Untuk capim KPK periode 2019-2023, Zainal menyarankan setidaknya dua komisioner KPK saat ini bisa dipilih DPR.
Diketahui, komisioner KPK yang daftar capim dan telah melaksanakan tes psikologi ada tiga orang, yakni Basaria Pandjaitan, Alexander Marwata, dan Laode M Syarief.
Hal itu, lanjutnya, dilakukan agar ada kesinambungan kerja pemberantasan korupsi KPK ke depan.
Pasalnya, ia menduga, bisa jadi perkara-perkara korupsi lama belum rampung karena tidak adanya kesinambungan saat pergantian kepemimpinan.
"Saya menduga jangan-jangan perkara telantar di KPK itu karena tidak ada kesinambungan. Artinya, problem perkara yang belum rampung ada di situ, KPK itu yang paling mengikat adalah komisionernya," tutur Zainal.
Maka dari itu, tuturnya, DPR perlu mempertimbangkan memasukkan komisioner lama menjadi pimpinan KPK di periode berikutnya.
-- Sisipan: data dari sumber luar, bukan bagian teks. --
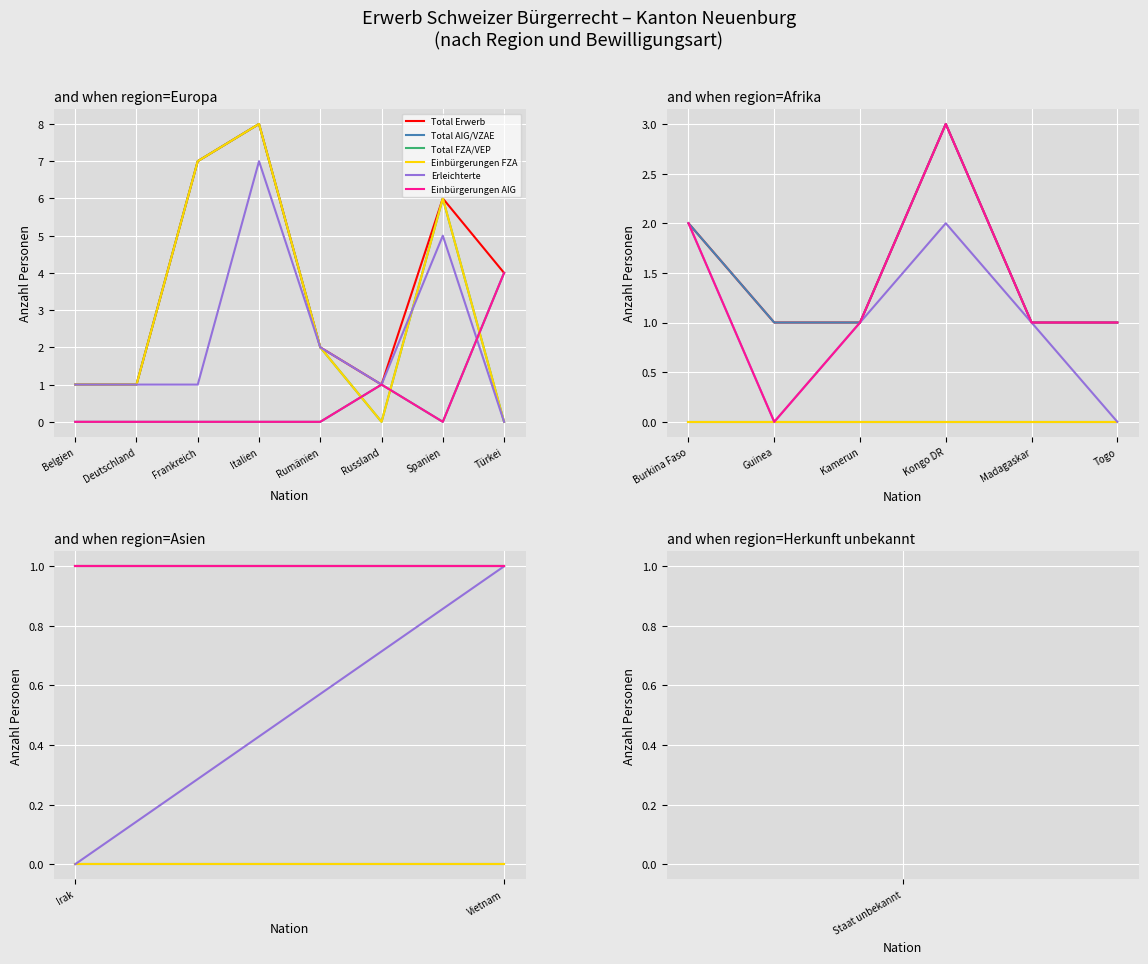

What are all the series names shown in the legend?

Total Erwerb, Total AIG/VZAE, Total FZA/VEP, Einbürgerungen FZA, Erleichterte, Einbürgerungen AIG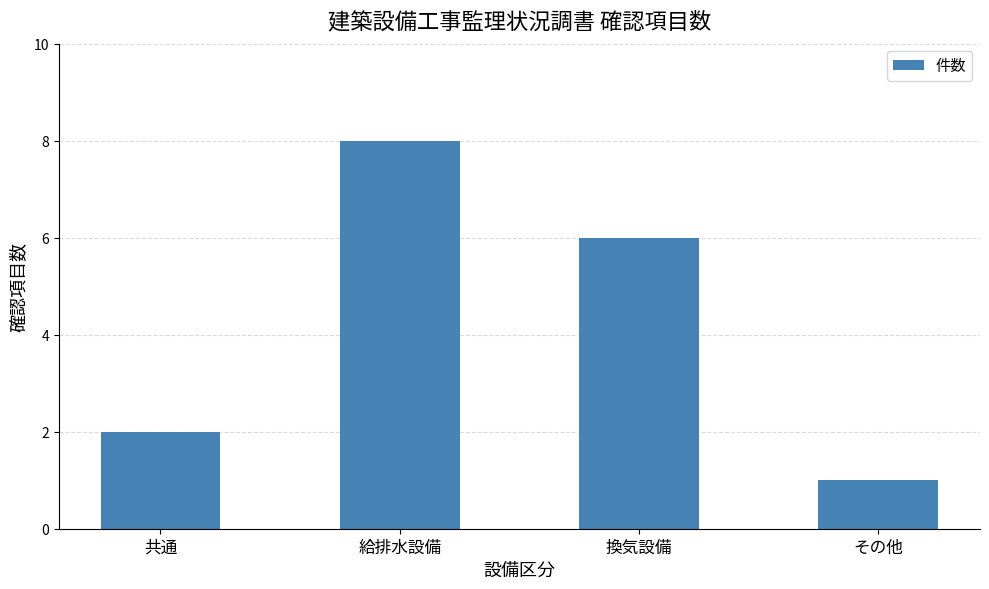

Which category has the highest value across all series?

給排水設備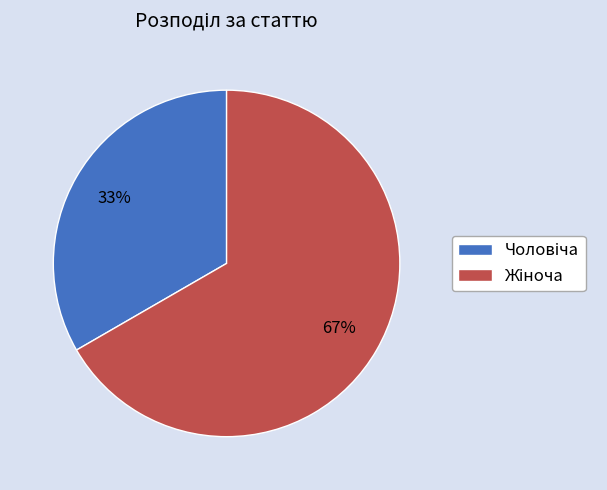

To the nearest percent, what is the average slice percentage?

50%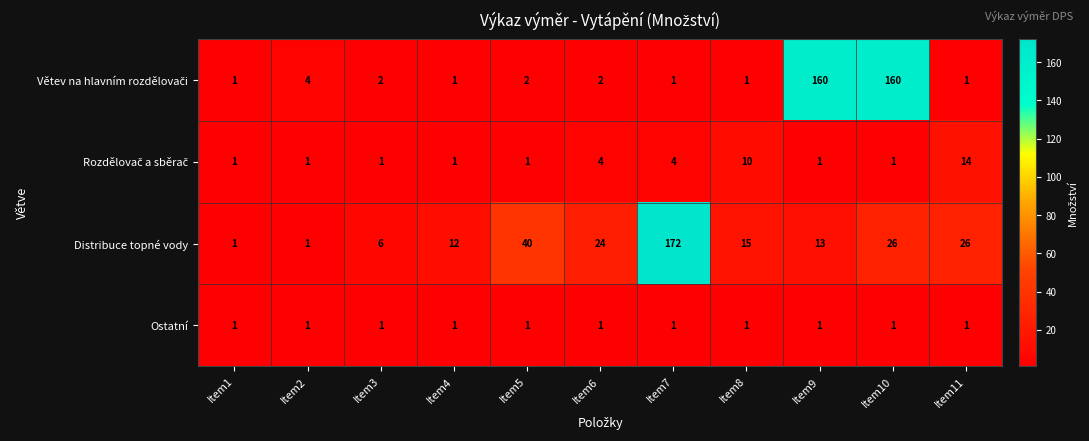

What is the smallest value displayed?

1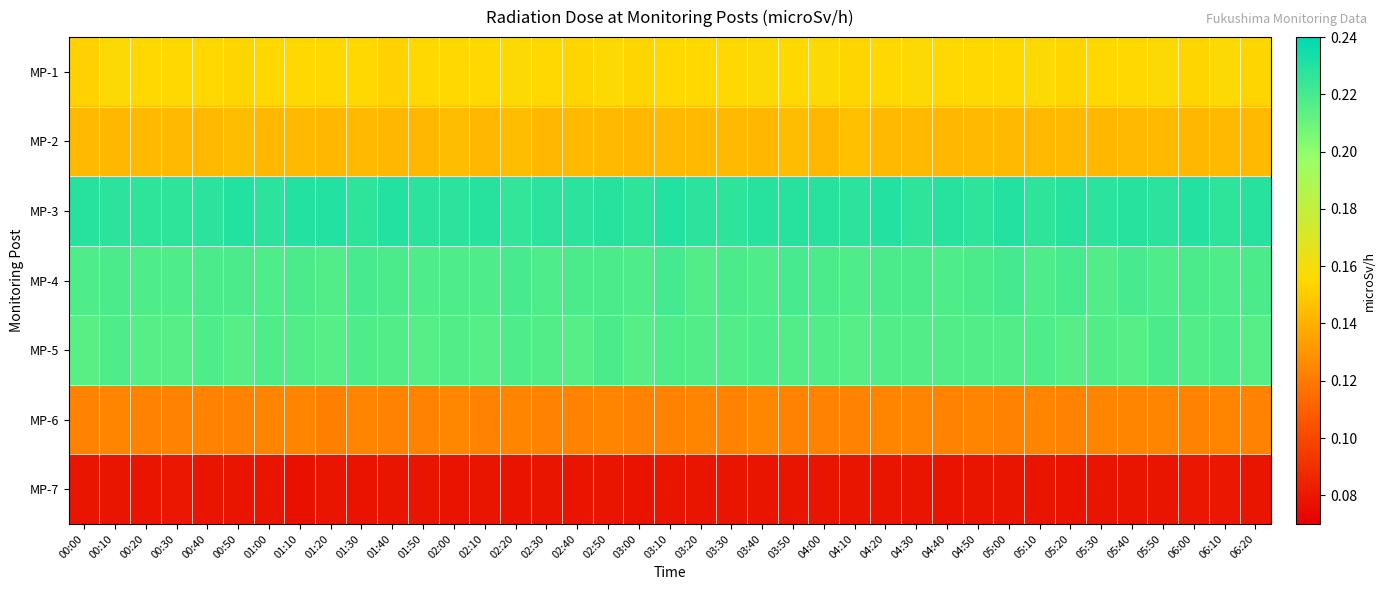

At how many categories does at least one series exceed 0?

39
Jika memang dari ketiga komisioner tidak lolos menjadi pimpinan, menurut Zainal, setidaknya ada capim yang mengikuti perkara-perkara di KPK.
"Sekurang-kurangnya jika tiga komisoner KPK itu enggak terpilih, paling tidak ada capim yang punya latar belakang pekerjaan dan tahu kasus-kasus di KPK. Namun, menurut saya, ada dua komisoner KPK saat ini yang menarik untuk dilanjutkan supaya ada kesinambungan itu terjaga," katanya.